Lettre ouverte au Président Macron
Monsieur le président de la République,
Le Premier ministre a déclaré à l’Assemblée Nationale qu’il ne souhaitait pas que la crise sanitaire soit synonyme de crise démocratique. Alors que 30000 conseils municipaux élus dès le premier tour du scrutin municipal vont être installés avant la fin du mois de mai, près de 5000 communes doivent effectuer un second tour de scrutin.
Depuis quelques jours, en plein état d’urgence sanitaire, les déclarations se multiplient pour organiser au plus vite le second tour (ou les deux tours) des élections municipales dans des conditions inacceptables politiquement, juridiquement, financièrement. Nous, candidats aux élections municipales, ne souhaitons pas voir l’élection préférée des Français bâclée alors même qu’elle détermine l’avenir de nos communes pour les 6 années à venir.

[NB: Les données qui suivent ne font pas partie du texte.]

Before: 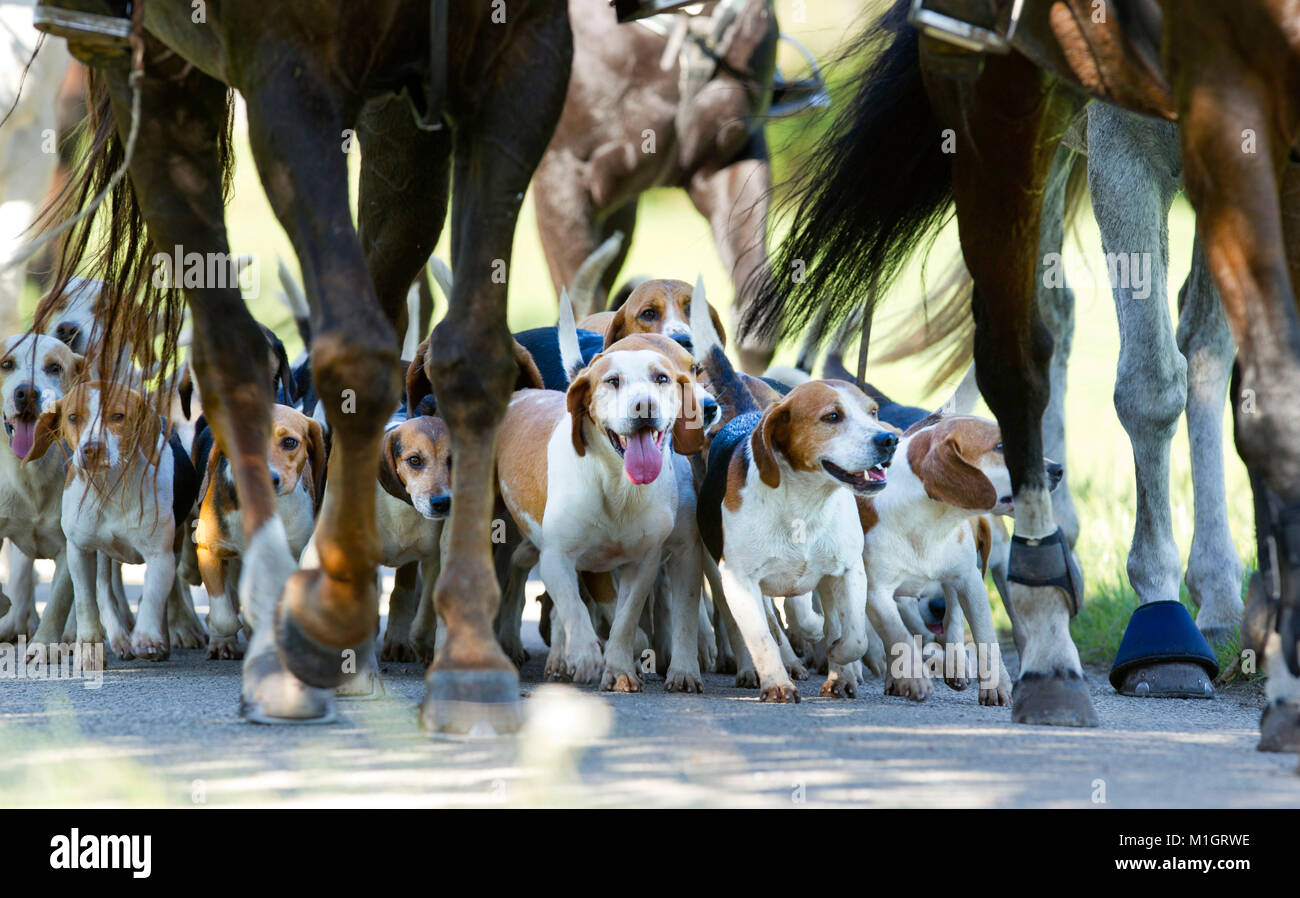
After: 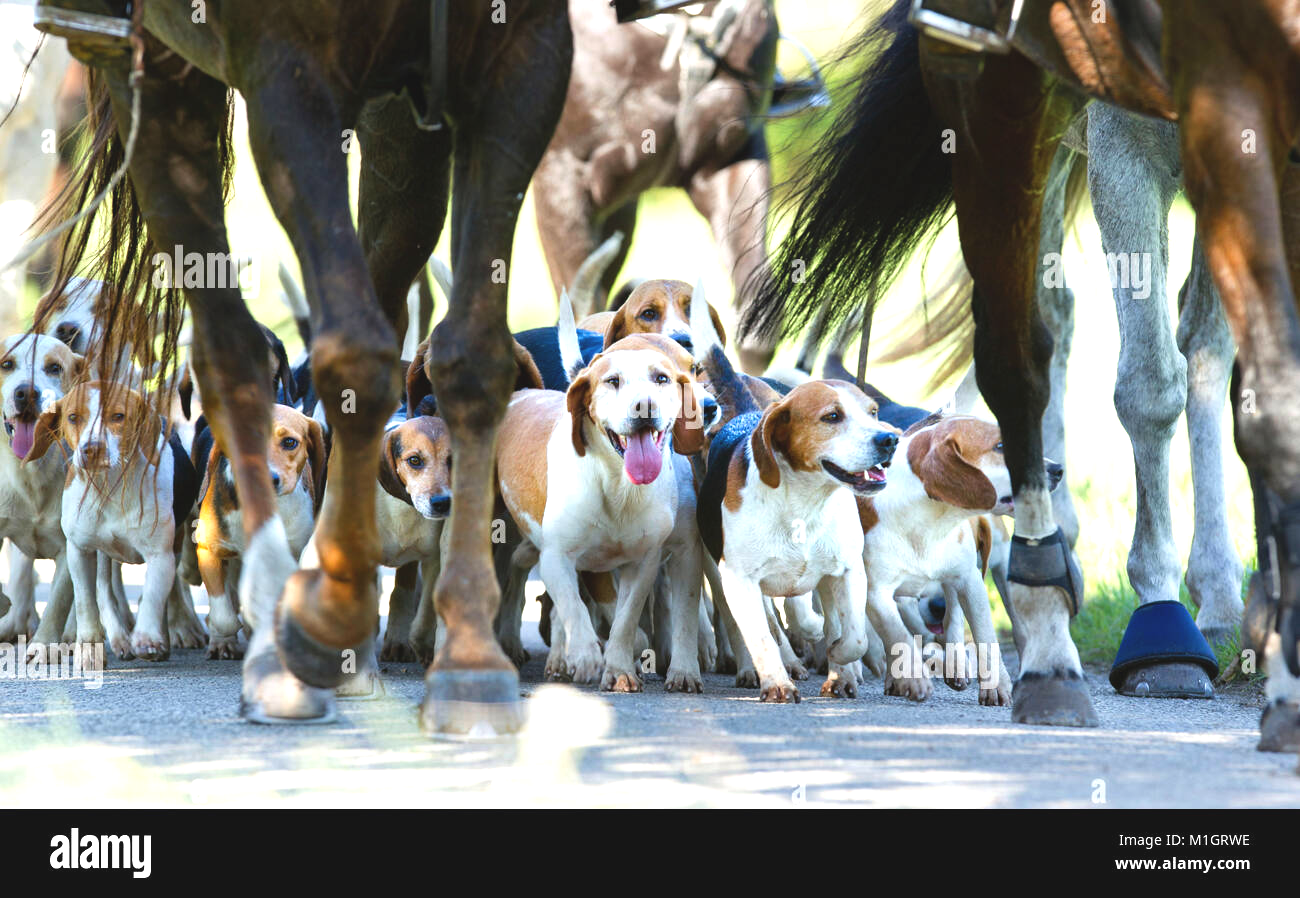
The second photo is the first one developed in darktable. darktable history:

Le succès d’une démocratie se mesure à l’aune de la participation des électeurs au scrutin. Avec une baisse de 20 points de la participation le 15 mars par rapport aux dernières élections municipales, la démocratie n’a pas pu s’exercer ni correctement, ni librement. Alors que les injonctions contradictoires se sont multipliées jusqu’à la veille du scrutin et n’ont pas permis d’assurer la sérénité nécessaire au scrutin, le premier tour est déjà entaché d’illégitimité politique.
Pour le second tour, personne ne sait prédire si d’ici juin ou octobre l’épidémie sera jugulée. Va-t-on de nouveau prendre le risque d’une démocratie de l’abstention ? Nous nous y refusons.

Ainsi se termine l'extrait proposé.